-- Extracted information follows --

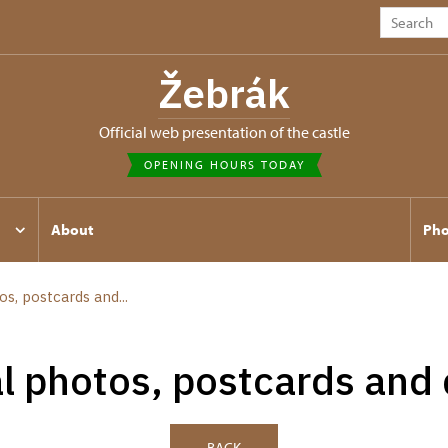
Žebrák
Official web presentation of the castle
OPENING HOURS TODAY
About
Pho
os, postcards and...
al photos, postcards and
BACK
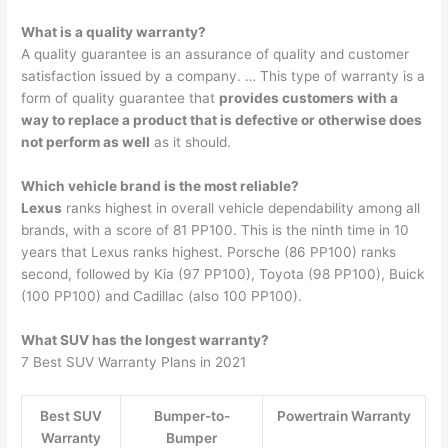
What is a quality warranty?
A quality guarantee is an assurance of quality and customer
satisfaction issued by a company. … This type of warranty is a
form of quality guarantee that
provides customers with a
way to replace a product that is defective or otherwise does
not perform as well
as it should.
Which vehicle brand is the most reliable?
Lexus
ranks highest in overall vehicle dependability among all
brands, with a score of 81 PP100. This is the ninth time in 10
years that Lexus ranks highest. Porsche (86 PP100) ranks
second, followed by Kia (97 PP100), Toyota (98 PP100), Buick
(100 PP100) and Cadillac (also 100 PP100).
What SUV has the longest warranty?
7 Best SUV Warranty Plans in 2021
Best SUV
Bumper-to-
Powertrain Warranty
Warranty
Bumper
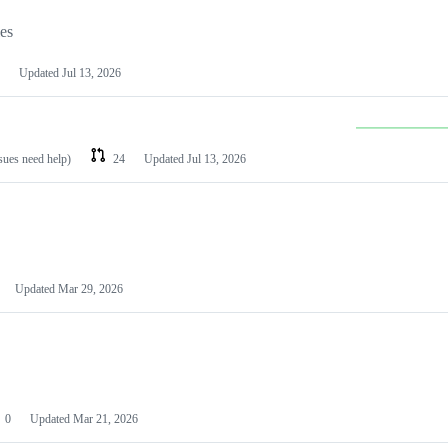
les
Updated
Jul 13, 2026
ssues need help)
24
Updated
Jul 13, 2026
Updated
Mar 29, 2026
0
Updated
Mar 21, 2026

-- Extracted information concluded --

Goal of the exercise ->
Rewrite the text of every item above with each "Updated" changed to "Revised" and nothing else altered. Do not include the pictures.

Output for this exercise ->
Žebrák
Official web presentation of the castle
OPENING HOURS TODAY
About
Pho
os, postcards and...
al photos, postcards and
BACK
What is a quality warranty?
A quality guarantee is an assurance of quality and customer
satisfaction issued by a company. … This type of warranty is a
form of quality guarantee that
provides customers with a
way to replace a product that is defective or otherwise does
not perform as well
as it should.
Which vehicle brand is the most reliable?
Lexus
ranks highest in overall vehicle dependability among all
brands, with a score of 81 PP100. This is the ninth time in 10
years that Lexus ranks highest. Porsche (86 PP100) ranks
second, followed by Kia (97 PP100), Toyota (98 PP100), Buick
(100 PP100) and Cadillac (also 100 PP100).
What SUV has the longest warranty?
7 Best SUV Warranty Plans in 2021
Best SUV
Bumper-to-
Powertrain Warranty
Warranty
Bumper
les
Revised
Jul 13, 2026
ssues need help)
24
Revised
Jul 13, 2026
Revised
Mar 29, 2026
0
Revised
Mar 21, 2026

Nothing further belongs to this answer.